Cumhurbaşkanlığı, İstanbul Sözleşmesi'nden çekilme kararına ilişkin Danıştay'a savunmada şöyle denildi:

Cumhurbaşkanın devletin başı sıfatıyla yaptığı ve devletin yüksek menfaatini ilgilendiren işlemlerine karşı yargı yolunun kapalı olduğuna kuşku bulunmamaktadır. Yürütme organın başka devletlerle veya uluslararası kuruluşlarla olan ilişkileri çerçevesinde yaptığı işlemlerde yargı denetimi dışındadır. Bir uluslararası anlaşmanın feshedilmesi işlemi, dava konusu işlemde yürütme organın uluslararası ilişkiler çerçevesinde yaptığı bir işlem olup yargı denetimine tabi değildir.
Dava konusu Cumhurbaşkanı kararı kategorik olarak dış ilişkiler çerçevesinde tesis edilen ve münhasıran cumhurbaşkanın yetkisine tabi bir işlem olup yargı denetimi kapsamında görülmesi mümkün değildir. Sözleşmenin Türkiye Cumhuriyeti bakımından feshedilmesi kararının iptal kararına konu edilmesi mümkün değildir. Dolayısıyla iş bu davanın bu yönden öncelikle reddi gerekmektedir.

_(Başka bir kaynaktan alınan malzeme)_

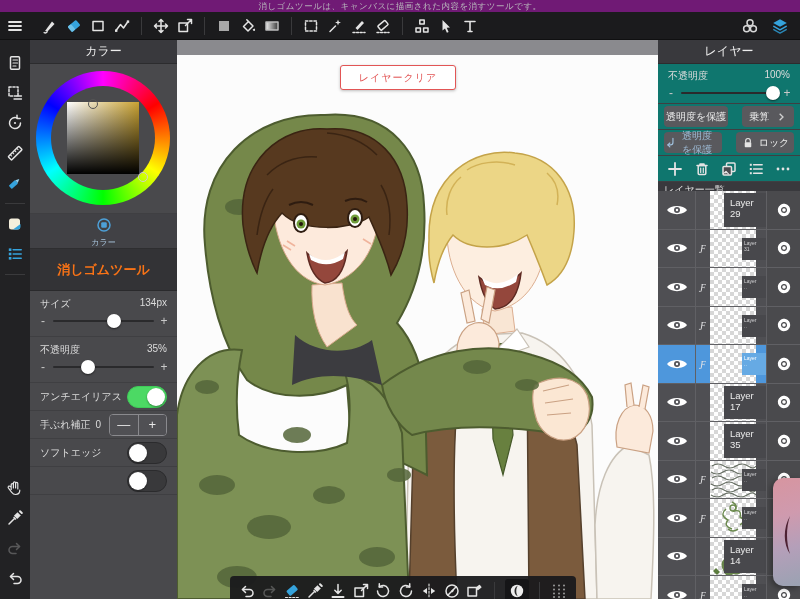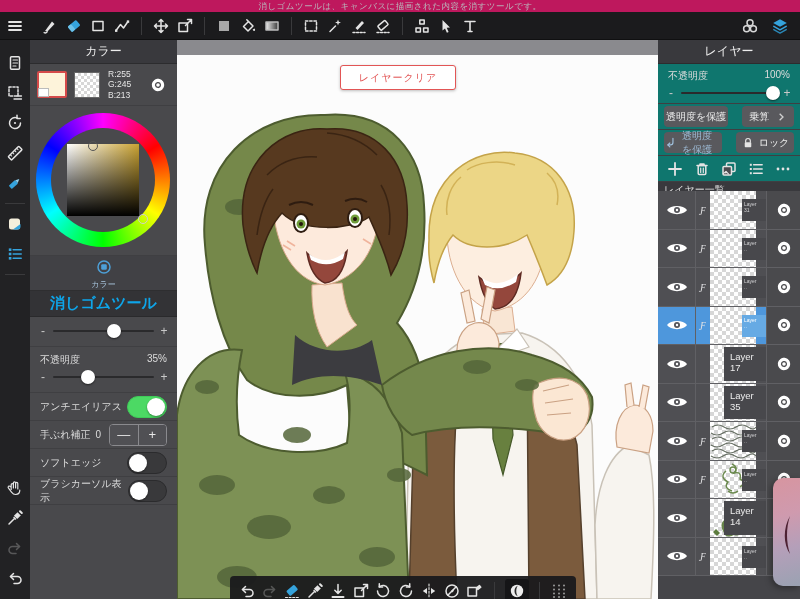"消しゴムツールは、キャンバスに描画された内容を消すツールです。" #msgbar { background: #be185d -> #701a75 }
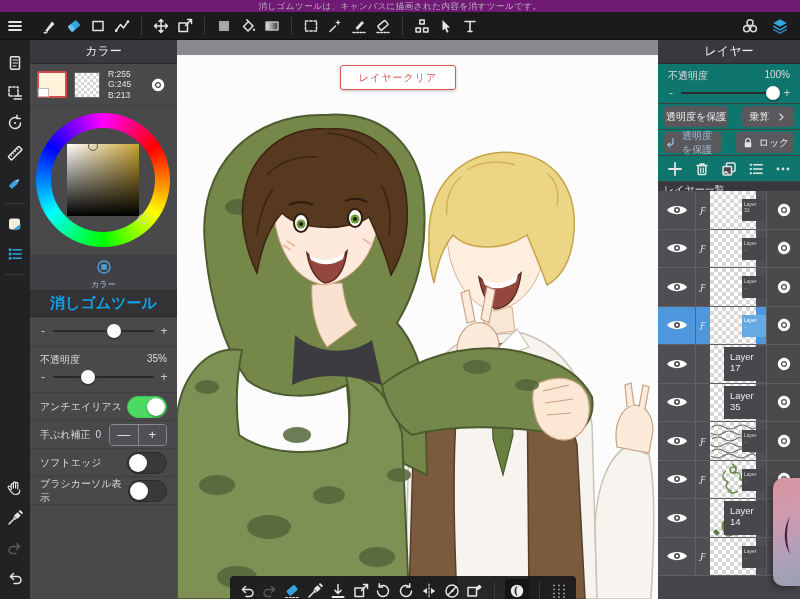"R:255" div { html: <div> <div> <span></span> </div> <div></div> <div> <div>R:255</div> <div>G:245</div> <div>B:213</div> </div> <span> <svg> <circle></circle> <circle></circle> </svg> </span> </div> -> none }
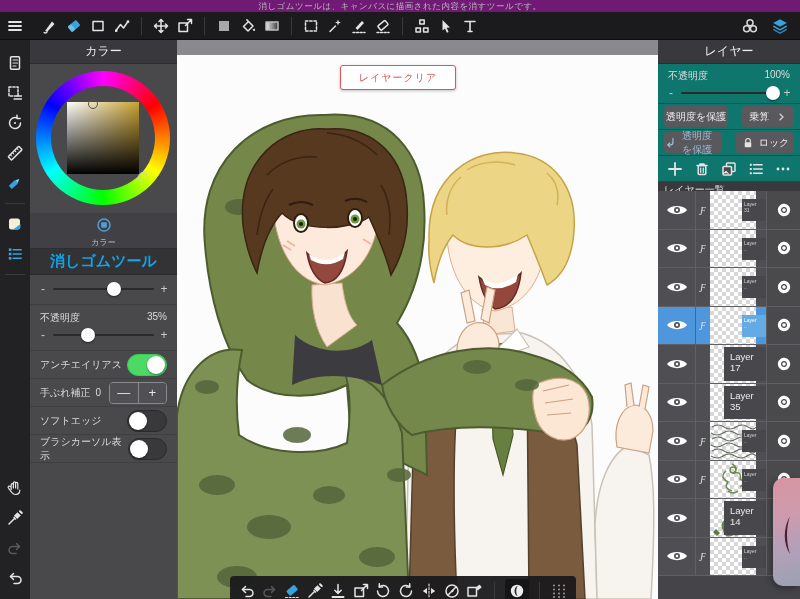"Layer 29" div.lrow { html: none -> <div> <span> <svg> <path></path> <circle></circle> <circle></circle> </svg> </span> <span></span> <span></span> <span>Layer 29</span> <span> <svg> <circle></circle> <circle></circle> </svg> </span> </div> }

Sözleşmenin 80. maddesine göre, taraflardan herhangi birinin Avrupa Konseyi Genel Sekreterine yapacağı bir bildirimle herhangi bir zamanda sözleşmeyi kendisi bakımından feshedebilecektir.

Meclis bir milletlerarası antlaşmanın onaylanmasının kanunla uygun bulmakta, antlaşmanın onaylanması ise Cumhurbaşkanı kararı ile gerçekleşmektedir. Meclis’in onaylamayı uygun bulma yetkisi gerekçe gösterilerek, antlaşmaların onaylanması ve fesih konularının Cumhurbaşkanı kararnamesi ile düzenlenemeyeceği iddiası yerinde değildir. Bu türden antlaşmaların müzakere edilmesinde, imzalanmasında, onaylanarak, yürürlüğü konulmasında ve feshedilmesinde yetkili makam yine yürütme organıdır. Bu nedenle, sözleşmenin feshinin Cumhurbaşkanlığı kararnamesi ile düzenlenmesinde ve Cumhurbaşkanlığı kararı ile feshedilmesinde anayasamıza aykırılık bulunmamaktadır.

Türkiye Cumhuriyeti Anayasası, temel hak ve özgürlüklere ilişkin tarafı olduğumuz diğer milletler arası antlaşmalar, kanunlarımız ve ilgili diğer mevzuat, kadınlara yönelik şiddetle mücadele ve şiddeti önleme konusunda, uluslararası kural ve standartlara da uygun, gerekli düzenlemeleri içermektedir. Bu itibarla ülkemizin bahse konu sözleşmeden çekilmesi, kadınlara yönelik şiddetin önlenmesi hususunda hukuki olarak veya uygulama bakımından bir eksikliğe yol açmayacaktır.